The approximate total number of 'hits' is found by summing the number `dh = 2 pi x `dx * e^(-x^2/10) for all rings, from the center at x = 0 to the outer rim at x = 4.
As `dx -> 0 this sum approaches the integral of 2 pi x * e^(-x^2/10), from x = 0 to x = 4.

The resulting integral is shown below, as is the probability of a 'hit' within the given ring.

We note that the integral of p(x), from x = 0 to x = 4, must be 1. You can easily check to see that this is so.

We can simplify the expression for p(x) by dividing 2 pi by 2 pi to obtain

p(x) = x e^-(x^2/10) / int(x e^-x^2/10), x, 0, 4)

We can perform the integration in the denominator, using substitution u = -x^2/10 so that du = -x/5 dx and x dx = -5 du.

The integrand becomes -5 e^u with antiderivative -5 e^u = -5 e^(-x^2/10).
Evaluating at the limits of the integral we obtain F(4) - F(0) = -1.009482589 - (-5) = 3.99.

Our function becomes p(x) = x e^-(x^2/10) / 3.99 or approximately p(x) = .25 x e^(-x^2/10).

This function has its peak slightly past x = 2. This function is graphed below on the same graph as the uniform-density function p(x) = x / 8.

For a very good player the distribution function might be just rho(x) = e^(-x^2).

You should verify that for this function the density near x = 4 is practically zero and that the x = 0 density is almost 3 times the x = 1 density.

The p(x) graph for this player is also depicted above, with the peak probability occurring for x less than 1. The function for this player is 2.000000225·x·ê^(- x^2); you should be able to verify this result.

You should visually convince yourself that the area under each graph in the figure above is indeed plausibly close to 1.
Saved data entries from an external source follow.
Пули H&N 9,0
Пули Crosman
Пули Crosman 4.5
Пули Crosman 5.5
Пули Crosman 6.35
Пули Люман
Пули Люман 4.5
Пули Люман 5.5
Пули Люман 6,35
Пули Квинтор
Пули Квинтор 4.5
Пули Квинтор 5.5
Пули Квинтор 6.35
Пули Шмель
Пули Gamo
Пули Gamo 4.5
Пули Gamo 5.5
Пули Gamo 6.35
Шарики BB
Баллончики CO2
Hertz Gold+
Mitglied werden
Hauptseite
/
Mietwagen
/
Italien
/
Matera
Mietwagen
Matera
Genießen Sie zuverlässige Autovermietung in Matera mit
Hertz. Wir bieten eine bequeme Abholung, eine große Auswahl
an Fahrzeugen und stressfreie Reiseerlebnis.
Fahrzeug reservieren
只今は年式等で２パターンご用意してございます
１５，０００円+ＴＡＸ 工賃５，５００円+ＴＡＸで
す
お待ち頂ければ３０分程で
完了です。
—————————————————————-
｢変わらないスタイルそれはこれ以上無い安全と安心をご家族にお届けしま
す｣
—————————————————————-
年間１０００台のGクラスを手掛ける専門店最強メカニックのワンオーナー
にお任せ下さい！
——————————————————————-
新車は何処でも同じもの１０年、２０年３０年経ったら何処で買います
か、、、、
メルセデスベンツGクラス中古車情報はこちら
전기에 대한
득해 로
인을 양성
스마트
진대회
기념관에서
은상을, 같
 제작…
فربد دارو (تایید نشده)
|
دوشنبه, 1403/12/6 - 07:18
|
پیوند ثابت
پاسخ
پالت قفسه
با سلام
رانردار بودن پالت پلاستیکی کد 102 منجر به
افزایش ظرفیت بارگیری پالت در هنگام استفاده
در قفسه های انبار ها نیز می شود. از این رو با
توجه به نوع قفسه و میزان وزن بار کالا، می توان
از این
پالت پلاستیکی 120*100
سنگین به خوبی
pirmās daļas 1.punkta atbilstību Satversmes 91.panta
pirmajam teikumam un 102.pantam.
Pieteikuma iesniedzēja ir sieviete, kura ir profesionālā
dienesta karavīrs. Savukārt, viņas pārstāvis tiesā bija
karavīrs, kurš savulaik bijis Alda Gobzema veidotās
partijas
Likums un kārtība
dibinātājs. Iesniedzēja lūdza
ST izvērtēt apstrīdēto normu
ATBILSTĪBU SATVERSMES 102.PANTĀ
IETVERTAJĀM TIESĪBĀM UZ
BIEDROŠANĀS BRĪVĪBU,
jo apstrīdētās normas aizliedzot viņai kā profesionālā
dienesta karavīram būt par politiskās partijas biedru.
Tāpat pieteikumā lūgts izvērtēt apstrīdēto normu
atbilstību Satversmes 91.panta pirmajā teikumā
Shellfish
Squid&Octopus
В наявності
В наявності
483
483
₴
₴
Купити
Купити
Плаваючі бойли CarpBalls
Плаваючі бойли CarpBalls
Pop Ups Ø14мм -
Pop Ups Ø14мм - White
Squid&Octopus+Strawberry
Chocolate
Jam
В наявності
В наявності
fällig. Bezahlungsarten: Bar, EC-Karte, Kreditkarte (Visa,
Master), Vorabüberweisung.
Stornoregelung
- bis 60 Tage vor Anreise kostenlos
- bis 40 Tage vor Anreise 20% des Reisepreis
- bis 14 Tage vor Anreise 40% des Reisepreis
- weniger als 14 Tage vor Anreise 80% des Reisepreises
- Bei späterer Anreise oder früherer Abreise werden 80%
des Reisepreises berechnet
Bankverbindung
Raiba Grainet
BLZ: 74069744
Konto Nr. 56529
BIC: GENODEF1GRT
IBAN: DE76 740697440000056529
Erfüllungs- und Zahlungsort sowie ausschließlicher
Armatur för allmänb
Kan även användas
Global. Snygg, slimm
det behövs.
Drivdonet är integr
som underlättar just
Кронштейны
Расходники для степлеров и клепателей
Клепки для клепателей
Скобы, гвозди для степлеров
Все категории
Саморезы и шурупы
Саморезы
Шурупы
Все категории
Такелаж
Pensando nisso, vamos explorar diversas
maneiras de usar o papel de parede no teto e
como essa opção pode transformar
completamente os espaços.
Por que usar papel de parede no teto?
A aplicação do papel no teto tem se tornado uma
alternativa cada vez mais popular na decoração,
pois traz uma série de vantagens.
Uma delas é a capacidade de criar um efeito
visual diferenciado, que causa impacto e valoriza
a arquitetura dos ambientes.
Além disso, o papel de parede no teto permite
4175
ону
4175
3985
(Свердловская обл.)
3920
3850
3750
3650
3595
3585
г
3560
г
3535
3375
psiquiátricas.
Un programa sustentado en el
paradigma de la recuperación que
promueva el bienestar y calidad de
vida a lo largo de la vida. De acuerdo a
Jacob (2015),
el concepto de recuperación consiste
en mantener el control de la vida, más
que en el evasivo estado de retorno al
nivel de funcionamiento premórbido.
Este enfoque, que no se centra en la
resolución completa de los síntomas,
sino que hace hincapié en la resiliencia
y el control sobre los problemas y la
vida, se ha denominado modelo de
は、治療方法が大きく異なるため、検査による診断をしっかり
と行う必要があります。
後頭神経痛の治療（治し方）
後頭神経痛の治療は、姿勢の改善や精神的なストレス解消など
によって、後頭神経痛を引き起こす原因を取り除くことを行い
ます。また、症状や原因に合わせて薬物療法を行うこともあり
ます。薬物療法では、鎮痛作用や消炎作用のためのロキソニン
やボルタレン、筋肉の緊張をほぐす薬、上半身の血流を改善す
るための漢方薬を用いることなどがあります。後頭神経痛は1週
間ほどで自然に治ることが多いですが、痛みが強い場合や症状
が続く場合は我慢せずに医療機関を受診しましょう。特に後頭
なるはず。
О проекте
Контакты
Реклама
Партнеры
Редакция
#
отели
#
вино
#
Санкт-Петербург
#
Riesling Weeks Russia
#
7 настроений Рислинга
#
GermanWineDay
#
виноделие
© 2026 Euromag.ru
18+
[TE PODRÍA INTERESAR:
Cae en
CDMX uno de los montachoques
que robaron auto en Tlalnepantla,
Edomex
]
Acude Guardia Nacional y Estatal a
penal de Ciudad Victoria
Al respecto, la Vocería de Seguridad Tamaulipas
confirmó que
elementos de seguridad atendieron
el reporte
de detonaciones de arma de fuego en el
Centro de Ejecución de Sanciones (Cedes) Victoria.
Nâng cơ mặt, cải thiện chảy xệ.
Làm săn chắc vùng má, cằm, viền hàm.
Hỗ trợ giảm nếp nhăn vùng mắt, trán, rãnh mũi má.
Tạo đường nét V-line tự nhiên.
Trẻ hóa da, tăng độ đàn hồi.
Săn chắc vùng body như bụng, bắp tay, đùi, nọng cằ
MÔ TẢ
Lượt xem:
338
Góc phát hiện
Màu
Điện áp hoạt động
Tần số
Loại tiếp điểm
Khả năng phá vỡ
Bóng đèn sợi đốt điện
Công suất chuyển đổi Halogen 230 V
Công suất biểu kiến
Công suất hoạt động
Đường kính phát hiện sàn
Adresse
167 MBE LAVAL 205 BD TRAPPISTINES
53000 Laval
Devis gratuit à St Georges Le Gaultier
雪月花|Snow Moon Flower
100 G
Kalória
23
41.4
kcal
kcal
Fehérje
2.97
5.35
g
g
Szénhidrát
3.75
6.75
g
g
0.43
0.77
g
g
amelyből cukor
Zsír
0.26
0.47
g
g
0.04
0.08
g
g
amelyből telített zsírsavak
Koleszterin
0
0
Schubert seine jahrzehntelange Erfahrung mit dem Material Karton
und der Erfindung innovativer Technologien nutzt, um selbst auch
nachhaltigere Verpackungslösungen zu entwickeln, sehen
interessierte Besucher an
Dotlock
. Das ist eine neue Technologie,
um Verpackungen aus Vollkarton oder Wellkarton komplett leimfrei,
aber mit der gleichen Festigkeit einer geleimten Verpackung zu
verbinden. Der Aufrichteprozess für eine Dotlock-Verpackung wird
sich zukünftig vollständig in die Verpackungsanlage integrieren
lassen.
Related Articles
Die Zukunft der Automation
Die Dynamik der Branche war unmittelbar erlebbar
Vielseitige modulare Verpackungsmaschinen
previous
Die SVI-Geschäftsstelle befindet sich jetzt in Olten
You should also use derivative tests to verify that the function p(x) = .25 e^(-x^2/10) is indeed maximized for a value of x slightly greater than x = 2.

Challenge problem: If the density of 'hits' is normally distributed with rho(x) = e^-(x^2 / c) for some c, then for what value of c will the density at x = 4 be just 1% of the x = 0 density? What then will be the probability density function for 'hits'?